(PROVIDED RECORDS)

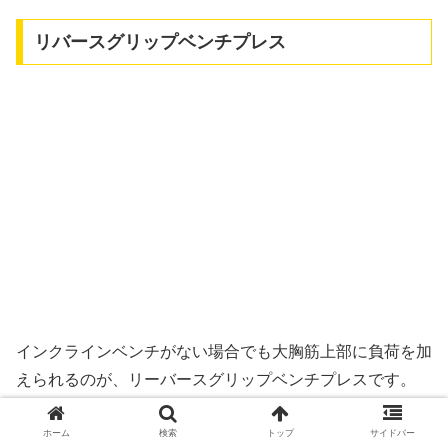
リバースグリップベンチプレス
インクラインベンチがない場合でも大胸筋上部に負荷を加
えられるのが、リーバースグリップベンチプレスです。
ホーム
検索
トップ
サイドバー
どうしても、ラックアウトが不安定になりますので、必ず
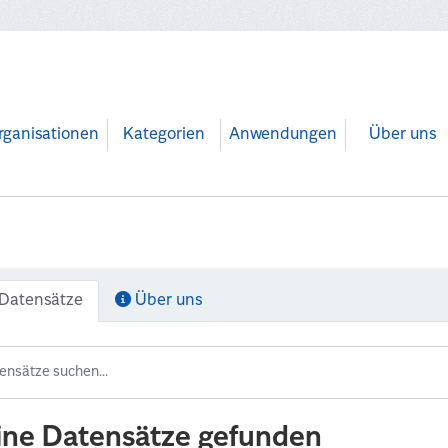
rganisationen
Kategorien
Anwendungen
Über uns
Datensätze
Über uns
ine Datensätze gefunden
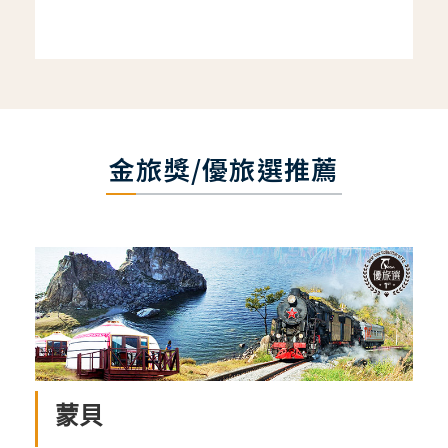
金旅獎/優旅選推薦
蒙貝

(End PROVIDED RECORDS)
(PROVIDED RECORDS)

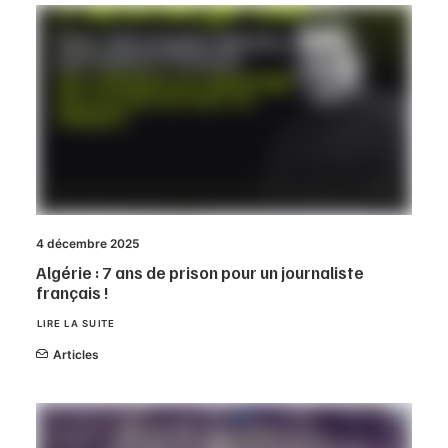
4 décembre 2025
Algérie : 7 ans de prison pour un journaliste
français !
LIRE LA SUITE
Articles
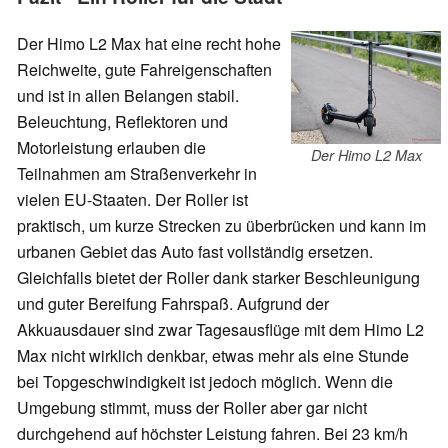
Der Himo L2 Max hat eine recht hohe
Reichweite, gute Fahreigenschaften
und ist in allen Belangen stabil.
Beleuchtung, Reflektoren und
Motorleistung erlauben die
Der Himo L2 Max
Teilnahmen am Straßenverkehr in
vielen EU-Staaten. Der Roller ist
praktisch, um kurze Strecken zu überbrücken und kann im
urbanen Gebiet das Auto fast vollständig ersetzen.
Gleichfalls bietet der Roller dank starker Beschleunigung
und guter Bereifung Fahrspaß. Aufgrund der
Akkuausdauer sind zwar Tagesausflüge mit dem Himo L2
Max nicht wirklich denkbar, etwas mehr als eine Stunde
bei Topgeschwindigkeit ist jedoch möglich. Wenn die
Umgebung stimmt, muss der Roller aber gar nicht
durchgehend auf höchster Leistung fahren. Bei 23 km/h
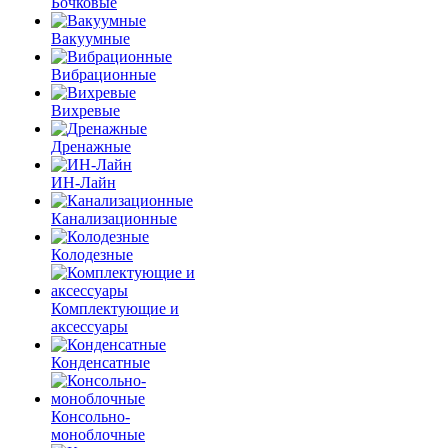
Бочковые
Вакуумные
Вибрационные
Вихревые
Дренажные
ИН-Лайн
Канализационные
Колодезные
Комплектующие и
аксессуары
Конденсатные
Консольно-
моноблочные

(End PROVIDED RECORDS)

-- THE TASK --
Show the lines above that include "eine".

-- ANSWER BOX --
Der Himo L2 Max hat eine recht hohe
Max nicht wirklich denkbar, etwas mehr als eine Stunde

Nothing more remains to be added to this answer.